Henri-Auguste-Georges du Vergier (September 28, 1805 – January 7, 1867), was a Legitimist member of the French National Assembly and presidential candidate.

Born at the château of Citran (Fironde), on 28 September, 1805. Henri-Auguste-Georges du Vergier, belonged to an old illustrious French family du Vergier De la Rochejacquelein whose name is mentioned in connection with Louis IX of France, Saint Louis Crusade, in 1248. His father, Louis de La Rochejacquelein, and his uncle Henri de la Rochejaquelein had won fame as royalist generals in the wars of the Vendéans against the National Convention.

Henri-Auguste-Georges mother, Victoire de Donnissan de La Rochejaquelein left interesting memoirs which have been edited many times depicting her misfortunes and her part in the Vendée wars and being a member of a court of the Royal French family. The young La Rochejacquelein entered the military academy at Saint-Cyr at the age of sixteen and in 1823 he received a commission as second lieutenant in the cavalry. He took part in the Spanish War (1823) and in the Russo-Turkish War of 1828. In 1825 he had been made a peer, but he resigned shortly after the Revolution of 1830, which brought the younger branch of the House of Bourbon to the throne of France. The Department of Morbihan sent him to the legislature in 1842.

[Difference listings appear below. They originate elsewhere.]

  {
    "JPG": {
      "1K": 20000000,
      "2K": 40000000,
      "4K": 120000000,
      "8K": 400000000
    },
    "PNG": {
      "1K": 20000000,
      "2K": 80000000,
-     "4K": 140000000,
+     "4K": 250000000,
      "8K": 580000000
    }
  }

He took his seat among the members of the Extreme Right, or Legitimist party, with whom he usually cast his vote, although he occasionally support liberal measures. In 1848 the "Gazette de France" supported his candidacy for the presidency of the newly established French Republic, but he obtained only an insignificant number of votes. In 1852 he was made a senator by Napoleon III, which caused some astonishment and comment among his friends the Legitimists. In the senate La Rochejacquelein always showed himself an ardent defender of Catholicism, but he may be reproached with having given his support to the whole foreign policy of the imperial Government. He published a number of works on political and economical subjects, among them being: "Considérations sur l'impôt du sel" (Paris, 1844); "Opinion sur le projet de loi relatif à la réforme des pensions" (1844); "Situation de la France" (1849); "A mon pays" (1850); "La France en 1853" (1853); "Question du jour" (1856); "La suspension d'armes" (1859); "La politique internationale et le droit des gens" (1860); "Un schisme et l'honneur" (1861).